Abortion rights groups are worried that parents will prevent children from having abortions they would otherwise choose (just as pro-life groups are hoping this will be the case) but the statistics from the Times suggest that the cumulative effect of the laws is not very great; indeed, the story reports, some parents urge their children to have abortions.

Thus even if parental notification and consent laws cause some minors not to have abortions, they may also cause some minors to have abortions when their parents would prefer it. In one sense, that's not what either pro-choice or pro-life people wanted. Pro-life people wanted to reduce the total number of abortions, while pro-choice people want the decision to be made by the individual woman and not forced on her by her family.

Parental notification and consent laws, however, are only one arrow in the quiver of pro-life groups. Bans on partial birth abortion, which the Supreme Court will revisit later this year, are another. However, these laws affect only a very small number of women each year, and the lack of a health exception in the Federal law may actually prevent almost no abortions; if the partial birth abortion procedure is safer in some small number of cases, banning it would simply make a small number of late term abortions that would happen anyway less safe. Thus, like parental notification and consent laws, these laws may have largely symbolic effects.

It would be well worth doing surveys that compare the effect of parental notification and consent laws with TRAP (Targeted Regulation of Abortion Providers) laws that impose fairly burdensome licensing and inspection obligations on abortion clinics, and with waiting periods laws that require women to make multiple trips to obtain abortions (which can be especially burdensome for women in rural areas). It is possible that these laws have the greatest impact on reducing the number of abortions by constricting opportunities for poor women and women in rural areas. If so, they may do comparatively little to hinder women in large urban areas or women who are comparatively affluent however. Once again, the effect on the overall number of abortions may not be as great as pro-life advocates have hoped; the effect of TRAP laws and waiting period laws may be mostly to make access to abortions difficult for the poorest women and for those with the fewest resources to raise children on their own.

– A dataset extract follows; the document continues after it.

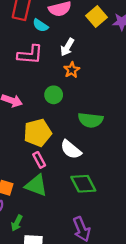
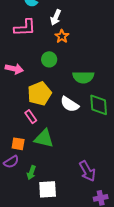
pink rectangle: (39, 160) -> (31, 117), moved
green diamond: (83, 184) -> (99, 105), moved, turned 30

Finally, it is worth considering that the reform that has done more to reduce the total number of abortions in the years since abortion was legalized in the United States is better access to and education about contraception. If pro-life forces are particularly interested in reducing the total number of abortions, they might join with pro-choice groups to promote the use of contraception and prevent unwanted pregnancies from happening in the first place. Abstinence programs aimed at teenagers can be a part of a larger effort at reducing total unwanted pregnancies, but by themselves they are unlikely to do the job.

Increased focus on making contraception widely available, especially to young people, educating them in how to use contraception, and emphasizing the importance of using it is probably the single most effective reform that the pro-life movement might make to reduce the total number of abortions in the United States.

Such a program might be acceptable to significant parts of the pro-life movement, but it may be unpalatable to others, either because they have moral and religious qualms about contraception, or because promoting contraceptive use does nothing to stem sexual activity by unmarried people or encourage greater chastity among women. That is to say, for important segments of the pro-life movement, the fight over abortion is not just a fight about reducing abortions, but is connected to a larger struggle about proper behavior, particularly the sexual behavior of women. For these parts of the pro-life movement, the discovery that parental notification and consent laws are not significantly reducing the number of teenage abortions may be doubly upsetting, for it also suggests that these laws are not significantly affecting the sexual behavior of teenagers.